The Artist and The Prime Minister

     The Artist and The Prime Minister
    


          He was a painter whose distorted figures and faces of people he painted gave new meaning to the words 'mindlessness or 'airhead'. She was a no-nonsense prime minister who gutted one social program after another. Yet in one way they were very similar.
    Britain's Margaret Thatcher was prime minister when she found out that the visual artist Francis Bacon was going to have an exhibition of his works in Moscow.
     The very politically conservative Thatcher was astounded. "Not that dreadful man who paints those horrible pictures," she exclaimed. Now most people who read about Bacon or Thatcher would assume that they have nothing in common, except that both of them lived in Britain and for a while at the same time. Yet one thing did unite them and that was their politics.
      Thatcher was the most conservative prime minister that Britain had since the 1930's. But Bacon was a right-winger too.
     Thatcher was the daughter of a shopkeeper and a conventional house wife. She went to Cambridge University and became a trained chemist there in the 1940's. She married a wealthy businessman Dennis Thatcher and they had two children. One of them, their son Mark got into the public eye when he was mentioned by the media who claimed he  tried to cut a business deal selling armaments.
    Thatcher's politics first showed up in the 1970's when she became a cabinet minister in Edward Heath's government in the 1970's. "We called her 'Thatcher the Milk Snatcher'', a British man told me. "she tried to cut the milk ration to schoolchildren."

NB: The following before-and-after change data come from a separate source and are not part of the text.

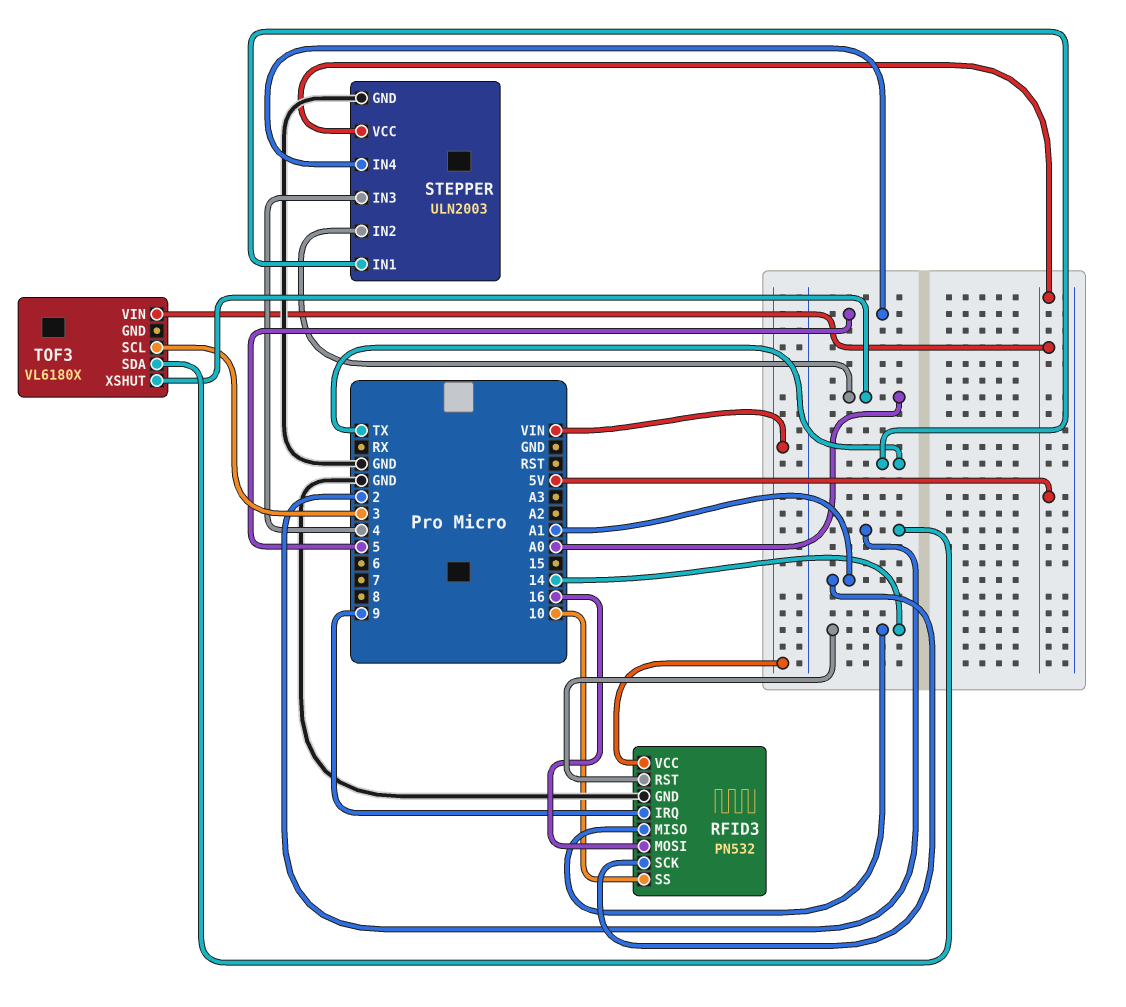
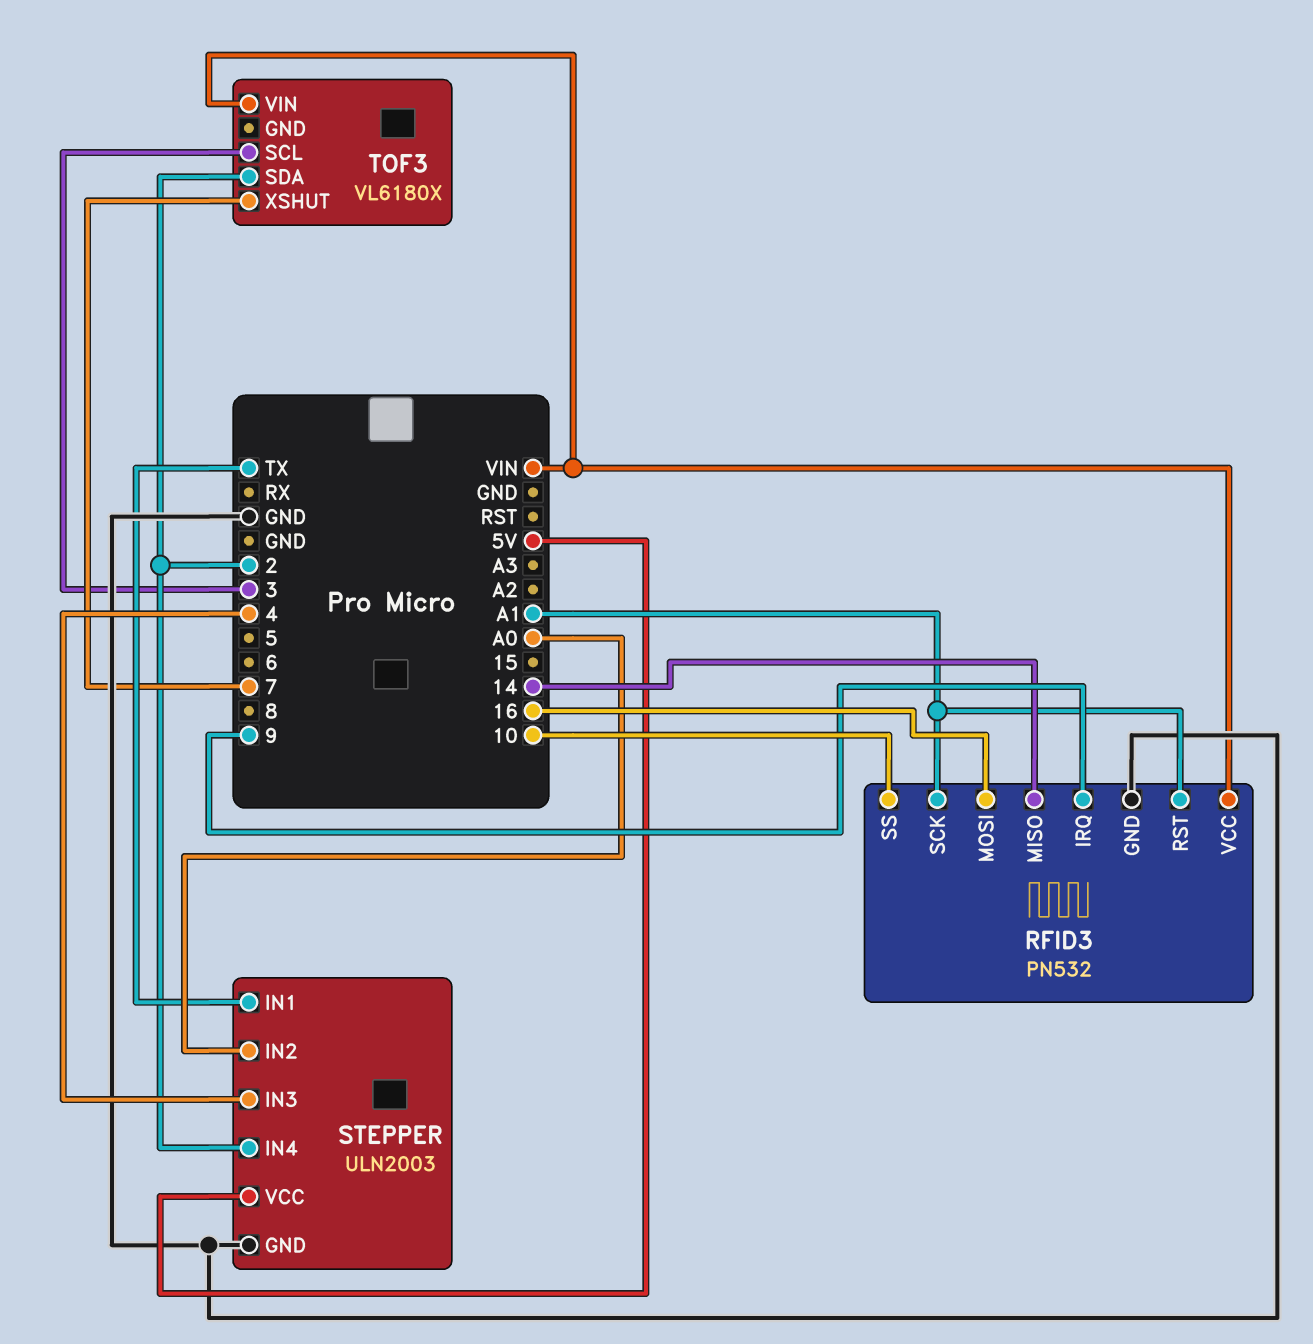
RFID3 pin RST: 14 -> A1
STEPPER pin IN4: 5 -> 2
TOF3 pin VIN: 5V -> VIN
TOF3 pin XSHUT: A0 -> 7

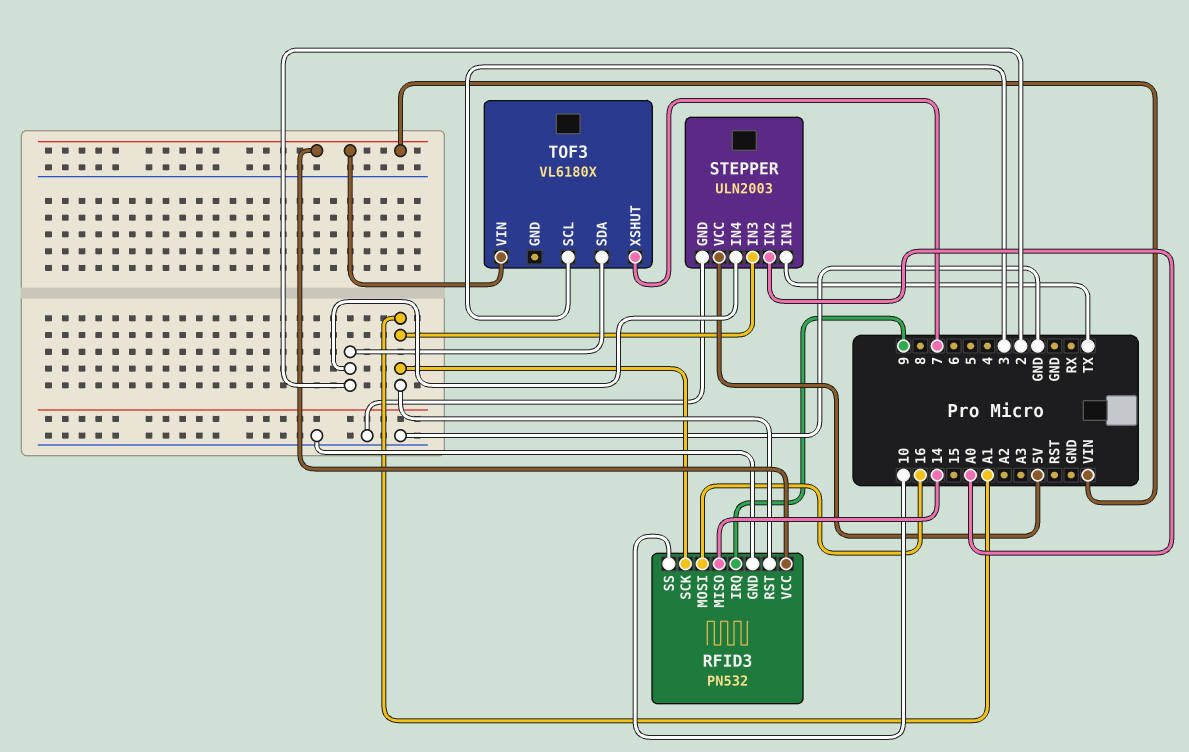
STEPPER pin IN3: 4 -> A1

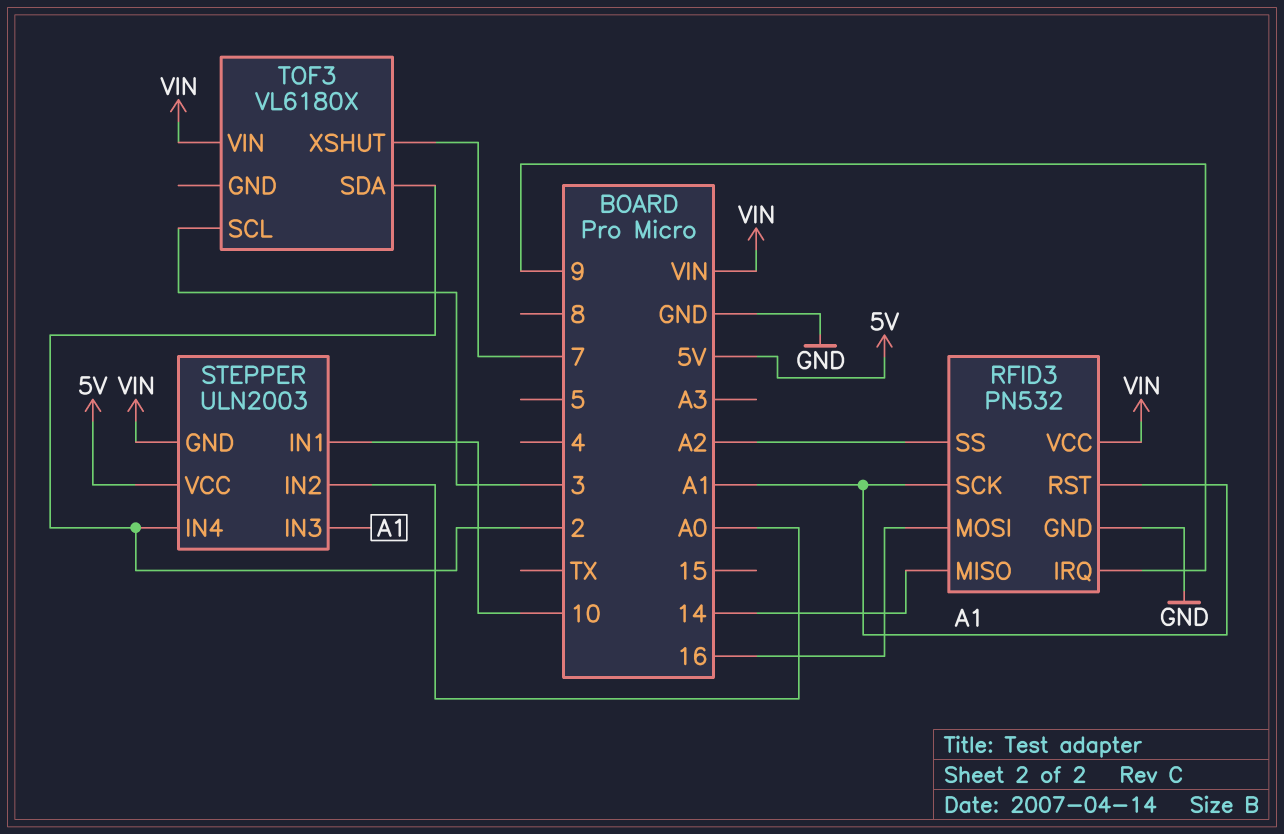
RFID3 pin SS: 10 -> A2
STEPPER pin GND: GND -> VIN
STEPPER pin IN1: TX -> 10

    Once Thatcher became Prime Minister in 1979 she slashed one social program after another. She abolished progressive city councils including the London City Council.In the mid-1980's she took on the coal miners who had helped bring down Ted Heath's government a decade before.
    Using the police, propaganda and her total belief in her own rightness, she crushed the miners when they went out on strike. She also waged war on Argentina in the early 1980's, when the even more right wing government of Argentina's General Viola seized the British-owned Falkland or Malvinas Islands in the south Atlantic Ocean.
     The British took some heavy casualties. Yet in the end they won. This war cemented Thatcher's power. "There is no alternative," she said when people complained about her policies.
     Francis Bacon might have said the same. He was born into the Anglo-Irish aristocracy in 1909. His father was a horse trainer and a brutal man. He had Francis whipped when he found out that Francis was gay. Francis Bacon may have been a descendant of the 17th century philosopher of the same name.
    Yet Francis despite or because of his father's brutality, was attracted to his father who gave him a taste for whipping when he grew up.
     In the 1930's Bacon went  to Paris and Berlin and saw some of Picasso's paintings. He went back to Britain  and designed furniture and painted pictures which were influenced by Picasso's works. Bacon lived most of the time in London. In 1945 his painting 'Thee Studies for Figures At the Base of a Crucifixion' showed three long necks and shrunken heads coming out of bags.
  This painting established Bacon as one of the upcoming talents. He went on to paint screaming popes, crucifixions, men making love to each other, and portraits of his friends and male lovers. The figures in his paintings usually had twisted limbs and distorted faces. By the 1960's, Bacon became Britain's most famous painter.
     "Bacon's world," writes art critic Lawrence Gowing, "was centred on the human head." Many of bacon's paintings said Gowing, "show the abjrct physical reality, the unutterable misery of the knob that terminates the human being."
   Bacon, says his friend and biographer Michael Poppiatt wanted to capture man's instinct. For Bacon, says Poppiatt zeroed in on man's animality.
     Bacon made oodles of money and spent lots of it in drinking, gambling and eating expensive meals in fine restaurants. He bought a number of houses for himself and his lovers. Yet in London he lived in a very small house where his chaotic studio was.
    Bacon's politics matched Thatcher's to a t. Though she would have loathed his frantic Bohemian life style. Bacon had no time for progressive policies like universal medicare, social housing and decent pensions.
    One of his neighbours at Bacon's country home was newspaper editor Peregrine Worsthorne. Sir Peregrine was surpried by Bacon's right wing views. Bacon was a reactionary, Worsthorne said who "was an ardent supporter of the Vietnam War."
     Bacon rejected all official honours that came from the British government. Still he was a hard core right winger who believed that life was a dog-eat-dog struggle for existence.
    "Politics make strange bedfellows," the old saying goes. Margaret Thatcher and francis bacon never hung out together yet they would have found much to agree on. Bacon died in Spain in 1991 at the age of 81. Thatcher passed away in the 21st century.
    Both of them achieved success in their careers. Famous in their lifetimes they are both remembered to-day.